PROBLEM TO WORK ON
The lines to copy are those with "сентября" in them. Pull each one from the entries below.
+++ RECORDS FOR THIS TASK +++
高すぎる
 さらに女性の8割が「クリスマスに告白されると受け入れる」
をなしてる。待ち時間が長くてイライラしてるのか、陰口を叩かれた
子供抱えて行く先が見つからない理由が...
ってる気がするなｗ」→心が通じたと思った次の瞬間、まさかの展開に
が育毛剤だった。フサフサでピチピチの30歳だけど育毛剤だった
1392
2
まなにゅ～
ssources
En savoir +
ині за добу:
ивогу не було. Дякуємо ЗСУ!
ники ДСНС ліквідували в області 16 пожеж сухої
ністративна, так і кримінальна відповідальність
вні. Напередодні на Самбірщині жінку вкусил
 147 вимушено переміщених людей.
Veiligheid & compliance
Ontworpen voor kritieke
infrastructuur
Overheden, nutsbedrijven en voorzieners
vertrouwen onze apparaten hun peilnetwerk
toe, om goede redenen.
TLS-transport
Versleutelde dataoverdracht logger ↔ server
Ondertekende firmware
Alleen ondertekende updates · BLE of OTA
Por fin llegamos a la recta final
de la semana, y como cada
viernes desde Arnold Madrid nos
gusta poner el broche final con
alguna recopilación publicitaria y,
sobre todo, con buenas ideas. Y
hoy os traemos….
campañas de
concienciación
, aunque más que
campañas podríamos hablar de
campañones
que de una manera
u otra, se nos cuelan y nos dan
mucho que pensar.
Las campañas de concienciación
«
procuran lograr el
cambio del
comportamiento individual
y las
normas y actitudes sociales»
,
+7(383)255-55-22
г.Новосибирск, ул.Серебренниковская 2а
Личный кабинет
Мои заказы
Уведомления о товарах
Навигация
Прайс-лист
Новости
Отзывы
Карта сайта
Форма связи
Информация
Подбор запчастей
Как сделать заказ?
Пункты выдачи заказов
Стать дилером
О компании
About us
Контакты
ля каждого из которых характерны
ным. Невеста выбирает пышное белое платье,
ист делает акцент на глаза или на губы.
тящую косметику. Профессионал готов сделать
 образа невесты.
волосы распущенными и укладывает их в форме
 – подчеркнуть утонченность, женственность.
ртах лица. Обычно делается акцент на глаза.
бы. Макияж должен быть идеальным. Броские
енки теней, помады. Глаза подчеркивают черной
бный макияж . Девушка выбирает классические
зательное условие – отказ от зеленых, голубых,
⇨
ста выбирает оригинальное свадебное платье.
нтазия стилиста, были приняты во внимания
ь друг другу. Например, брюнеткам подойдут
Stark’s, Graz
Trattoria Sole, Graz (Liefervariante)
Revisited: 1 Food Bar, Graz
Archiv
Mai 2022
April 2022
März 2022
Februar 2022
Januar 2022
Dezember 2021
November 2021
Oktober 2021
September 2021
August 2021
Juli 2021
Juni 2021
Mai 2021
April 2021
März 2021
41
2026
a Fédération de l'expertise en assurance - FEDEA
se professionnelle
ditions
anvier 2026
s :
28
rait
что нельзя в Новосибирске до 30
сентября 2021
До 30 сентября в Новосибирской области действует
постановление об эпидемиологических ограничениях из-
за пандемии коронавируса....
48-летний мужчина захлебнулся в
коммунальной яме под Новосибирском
+++
EXPECTED ANSWER
сентября 2021
До 30 сентября в Новосибирской области действует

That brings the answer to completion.